C’est ce qu’on appelle prendre une ministre au mot. Ce weekend dans le Journal du dimanche, Frédérique Vidal a confirmé sa volonté de lancer une enquête «au sens sociologique du terme» sur «l’islamo-gauchisme» à l’université. Or, il se trouve qu’une étude scientifique vient de paraître sur les occurrences du mot sur Twitter. Et le résultat ne devrait pas plaire à la ministre. Directeur de recherche au CNRS et directeur de l’Institut des systèmes complexes de Paris Ile-de-France, David Chavalarias a analysé, grâce aux techniques de la data science, plus de 230 millions de messages politiques émis entre le 1er Août 2017 et le 30 décembre 2020 sur Twitter. Intitulée «Islamo-gauchisme : le piège de l’Alt-right se referme sur la macronie», son enquête a été mise en ligne à disposition du public. Résultat : avant d’entrer dans le lexique gouvernemental, «l’islamo-gauchisme» a été massivement et quasi exclusivement porté par des comptes d’extrême droite. Frédérique Vidal, Gérald Darmanin et Jean-Michel Blanquer avant elle, lui ont donc donné ce petit coup de pouce médiatique qui lui faisait défaut pour atteindre le grand public.
Outil militant pour discréditer la gauche
Entendons-nous bien : cela ne signifie pas que le terme a été inventé par l’extrême droite. Comme Libé l’écrivait en octobre, l’expression apparaît dans un texte de Chris Harman, trotskiste anglais du Socialist Worker Party, auteur du Prophète et le prolétariat, et qu’une lecture biaisée fait passer pour la promotion d’une alliance entre la gauche et les islamistes. En France, le mot aurait été introduit par le sociologue Pierre-André Taguieff en 2002 pour désigner une convergence entre une certaine extrême gauche, notamment issue du mouvement altermondialiste, et un islam politique. Ça, c’est pour ce que le concept est censé pointer du doigt.
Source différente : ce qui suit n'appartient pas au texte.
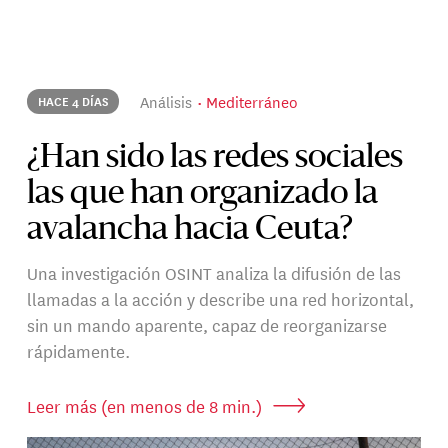
Análisis
Mediterráneo
HACE 4 DÍAS
¿Han sido las redes sociales
las que han organizado la
avalancha hacia Ceuta?
Una investigación OSINT analiza la difusión de las
llamadas a la acción y describe una red horizontal,
sin un mando aparente, capaz de reorganizarse
rápidamente.
Leer más (en menos de 8 min.)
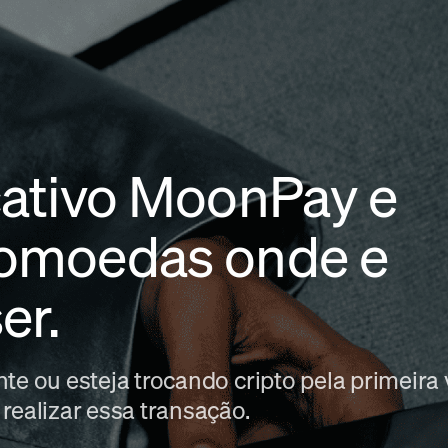
icativo MoonPay e
tomoedas onde e
er.
te ou esteja trocando cripto pela primeira
realizar essa transação.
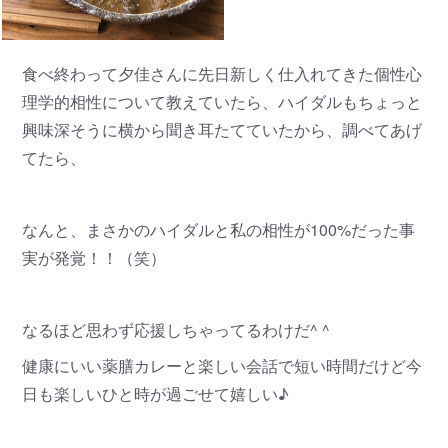
食べ終わって夕佳さんに先日新しく仕入れてきた個性心
理学的相性について教えていたら、ハイダルもちょっと
興味深そうに横から聞き耳たてていたから、調べてあげ
てたら、
なんと、まさかのハイダルと私の相性が100%だった事
実が発覚！！（笑）
なるほど思わず応援しちゃってるわけだ^ ^
健康にいい薬膳カレーと楽しい会話で短い時間だけど今
日も楽しいひと時が過ごせて嬉しい♪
Inversement, que révèle-t-il de ceux qui l’emploient ? On apprend que parmi ses utilisateurs sur Internet ces dernières années, «plus de la moitié ont été suspendus par Twitter, pointant des comportements verbalement violents [...] typiques des agissements d’une certaine frange de l’extrême droite». L’«islamo-gauchisme» y est associé aux notions de «traîtres, d’ennemi de la République, d’immoralité, de honte, de corruption ainsi que de menace, d’insécurité, de danger, d’alliance avec l’ennemi et bien sûr de compromission avec l’islamisme radical». Selon la cartographie de l’ensemble des échanges Twitter, ce sont les communautés politiques liées au Rassemblement national et à Les Républicains qui ont le plus usé de la notion. Il s’agit donc bien d’un outil militant que s’échangent droite et extrême droite dans le but de discréditer la gauche. Et, souligne le chercheur, «cet effort soutenu n’a pas eu d’effet notable sur l’écosystème politique jusqu’à récemment».
Acte I : Novembre 2016
Incarner la «Révolution»
C’était sans compter sur la triplette Vidal-Darmanin-Blanquer. La fachosphère ne pouvait en effet par espérer mieux que trois ministres en poste et surexposés pour faire la part belle à ses idées. «Les ministres du gouvernement ont réussi à faire en quatre mois ce que l’extrême droite a peiné à faire en plus de quatre années, résume Chavalarias. Depuis octobre, le nombre de tweets mentionnant ’'islamo-gauchisme’', qu’ils aient été émis par les communautés politiques ou par des tweetos non militants, est supérieur au nombre total de mentions entre 2016 et octobre 2020 pour ces mêmes catégories. On peut parler de performance.»
Selon David Chavalarias, en employant le terme d’islamo-gauchisme, la ministre de l’Enseignement supérieur et de la Recherche s’inscrit dans un procédé rhétorique de «désinformation» jusque-là très prisé par l’extrême droite américaine. Aux Etats-Unis, l’alt-right, mouvance idéologique proche de Donald Trump, a fait de la supposée emprise des «gauchistes» sur l’université l’un de ses principaux chevaux de bataille. Un mode opératoire versant dans l’anti-intellectualisme dont le but est de «conquérir l’imaginaire collectif avec [ses] représentations du monde». Dans la bataille des mots, l’extrême droite voit donc l’un de ses concepts phares popularisé par le gouvernement censé la combattre. Inquiétant, à quelques mois de la présidentielle 2022.